Highlights from the week online

A philosopher’s great advice: ‘Don’t worry’

Last week the distinguished philosopher Germain Grisez died, prompting many tributes for his academic work, his popular writings on the spiritual life, and his decades-long defence of Church teaching on contraception. A different obituary came from his friend Ellie at meandmy house10.blogspot.co.uk. She knew Grisez as a fellow daily Mass-goer, and it was many years before she discovered his literary and philosophical output. Ellie “felt like I had just stumbled upon a spiritual gold mine. I kept stopping to ponder that I had seen him in church every day for so long, yet had never known what was there, below the surface.”

Grisez was a kind, patient and humble friend. He also gave good advice. “If I got stuck on some troublesome question arising within the Church, as seems so often to [happen] today, he’d say: ‘Don’t worry Ellie, that’s not necessary for you to worry about, God hasn’t given you that problem to work on so you just focus on what he’s asked of you.’ ”

Grisez’s approach was a little diffident, and his manner was “slow and deliberate”. But that helped to explain his impact. “He was the quintessential tortoise in the tortoise and the hare story. His slow and steady progress on any work he took on, wound up becoming an avalanche of truth that benefitted the mystical body of Christ. His thinking will shape the Church for years to come.”

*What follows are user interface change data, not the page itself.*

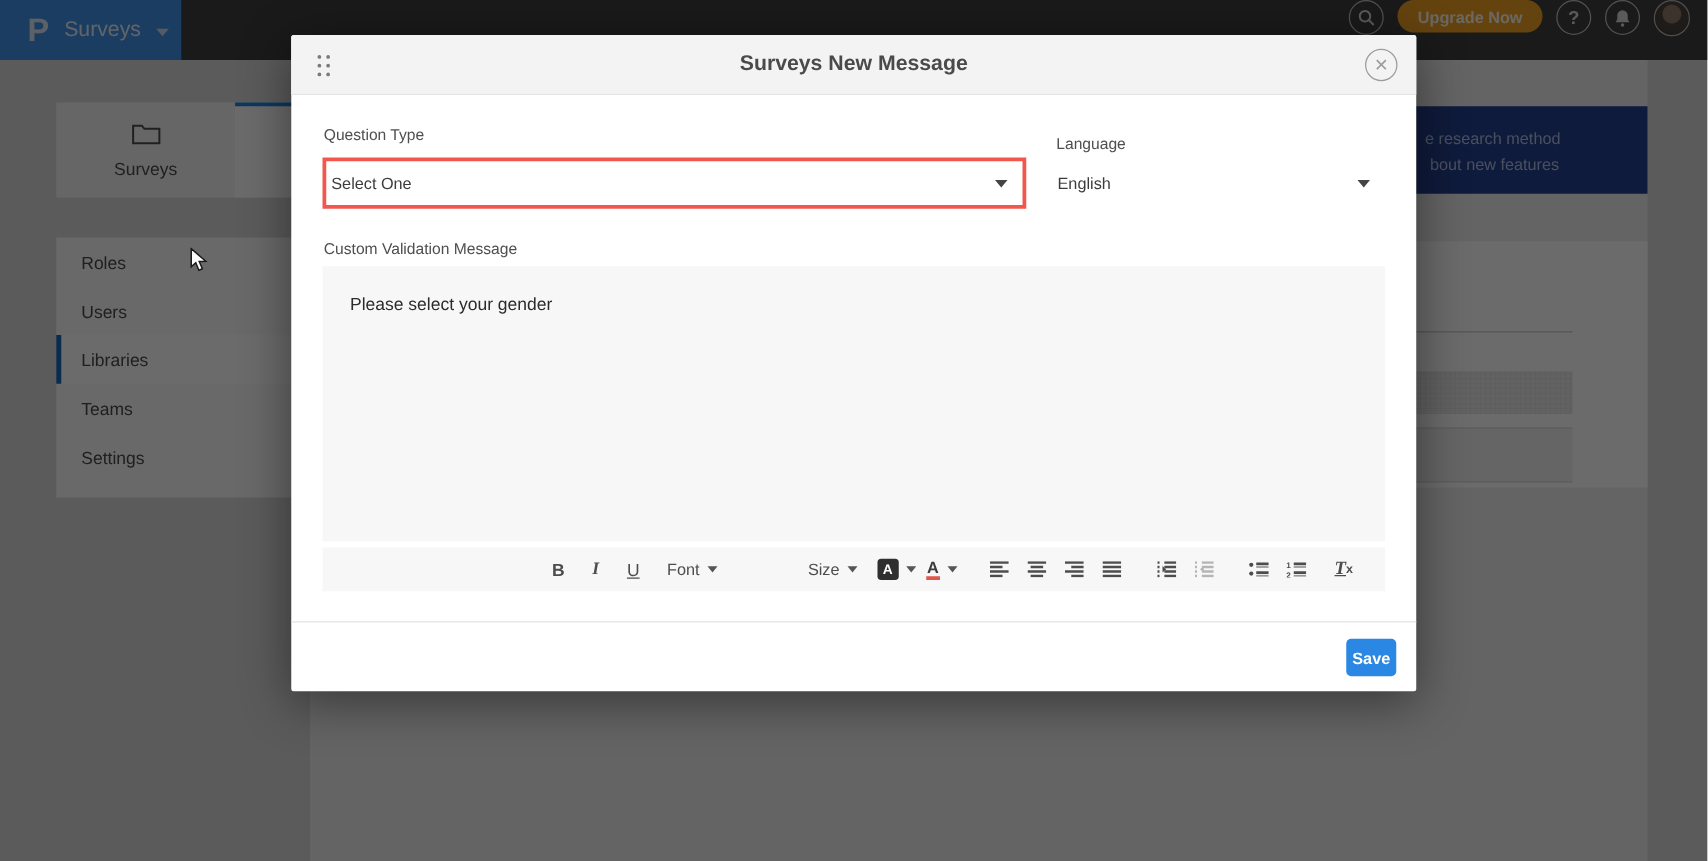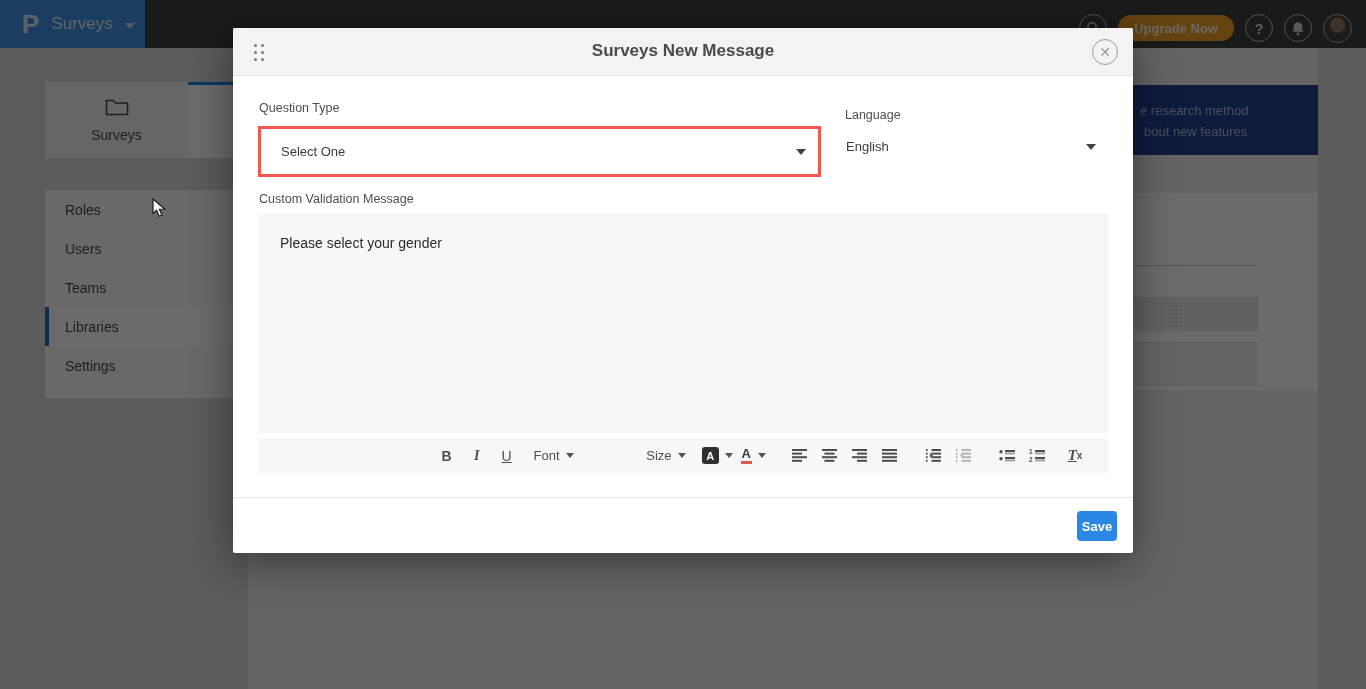--- a/index.html
+++ b/index.html
@@ -10,21 +10,21 @@
   .page { position:absolute; inset:0; z-index:1; }
   .content-panel { position:absolute; left:248px; top:48px; width:1070px; height:641px; background:#efefef; }
 
   
   .topbar { position:absolute; left:0; top:0; width:1366px; height:48px; background:#3f3f3f; z-index:2; }
   .logo-section { position:absolute; left:0; top:0; width:145px; height:48px; background:#4292ea;
                   display:flex; align-items:center; padding-left:22px; gap:12px; cursor:pointer; }
   .p-logo { color:#dce6f2; font-size:26px; font-weight:bold; line-height:1; }
   .product-name { color:#e8eef6; font-size:17px; }
   .caret-lite { width:0; height:0; border-left:5px solid transparent; border-right:5px solid transparent; border-top:6px solid #cdd9ea; margin-top:3px; }
-  .topbar-right { position:absolute; right:14px; top:0; height:56px; display:flex; align-items:center; gap:11px; }
+  .topbar-right { position:absolute; right:14px; top:0; height:56px; display:flex; align-items:flex-start; gap:11px; }
   .circle-btn { width:28px; height:28px; border:1.5px solid #c2c2c2; border-radius:50%;
                 display:flex; align-items:center; justify-content:center; color:#d6d6d6; cursor:pointer; }
   .circle-btn svg { display:block; }
   .help-glyph { font-size:15px; font-weight:bold; color:#d6d6d6; }
   .upgrade-btn { height:26px; padding:0 16px; background:#f0a124; border-radius:13px; border:none;
                  color:#fff7e8; font-size:13px; font-weight:bold; display:flex; align-items:center; cursor:pointer; }
   .avatar { width:29px; height:29px; border-radius:50%; border:1.5px solid #b9b9b9;
             background:radial-gradient(circle at 50% 38%, #8d7a6a 0 7px, #4a423c 8px 60%, #2c2925); }
 
   
@@ -67,21 +67,21 @@
   .close-btn { position:absolute; right:15px; top:11px; width:26px; height:26px; border:1.5px solid #9c9c9c; border-radius:50%;
                color:#9c9c9c; display:flex; align-items:center; justify-content:center; cursor:pointer; background:transparent; }
   .close-x { font-size:14px; line-height:1; transform:translateY(-0.5px); }
 
   .field-label { position:absolute; font-size:12.5px; color:#4f4f4f; }
   .lbl-qt { left:26px; top:73px; }
   .lbl-lang { left:612px; top:80px; }
   .lbl-cvm { left:26px; top:164px; }
 
   .select-box { position:absolute; background:#fff; display:flex; align-items:center; font-size:13px; color:#3c3c3c; cursor:pointer; }
-  .qt-select { left:25px; top:98px; width:563px; height:51px; border:3px solid #f2564d; padding-left:20px; }
+  .qt-select { left:25px; top:98px; width:563px; height:41px; border:3px solid #f2564d; padding-left:4px; }
   .lang-select { left:603px; top:98px; width:272px; height:41px; padding-left:10px; }
   .sel-caret { position:absolute; right:12px; width:0; height:0; border-left:5px solid transparent; border-right:5px solid transparent; border-top:6px solid #444; }
 
   .editor-area { position:absolute; left:25px; top:185px; width:850px; height:220px; background:#f7f7f7; font-size:14px; color:#2b2b2b;
                  padding:22px; cursor:text; }
   .editor-toolbar { position:absolute; left:25px; top:410px; width:850px; height:35px; background:#f7f7f7;
                     display:flex; align-items:center; justify-content:flex-end; padding-right:22px; gap:8px; }
   .tb-btn { height:26px; min-width:22px; display:flex; align-items:center; justify-content:center; color:#4d4d4d; cursor:pointer; font-size:14px; }
   .tb-bold { font-weight:bold; }
   .tb-italic { font-family:"Liberation Serif", serif; font-style:italic; font-weight:bold; }
@@ -129,25 +129,25 @@
     </div>
   </div>
 
   <div class="sidebar-card">
     <div class="side-item">
         <span>Roles</span>
       </div>
     <div class="side-item">
         <span>Users</span>
       </div>
+    <div class="side-item selected">
+        <span>Libraries</span>
+      </div>
     <div class="side-item">
         <span>Teams</span>
-      </div>
-    <div class="side-item selected">
-        <span>Libraries</span>
       </div>
     <div class="side-item">
         <span>Settings</span>
       </div>
   </div>
 
   <div class="promo-box">
     <div class="promo-line l1">e research method</div>
     <div class="promo-line l2">bout new features</div>
   </div>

A plea for charity in online debates

At Dominus Mihi Adjutor, Fr Hugh Somerville-Knapman made a plea for charity in debate. Online comment sections, he said, sometimes display “a less attractive side to debate and argument. No doubt most of these commenters are decent people of faith, capable of high emotion in defence of the Church and its faith and worship, and brave enough to stand up and be counted for it”. But there was a risk of “indiscretion”.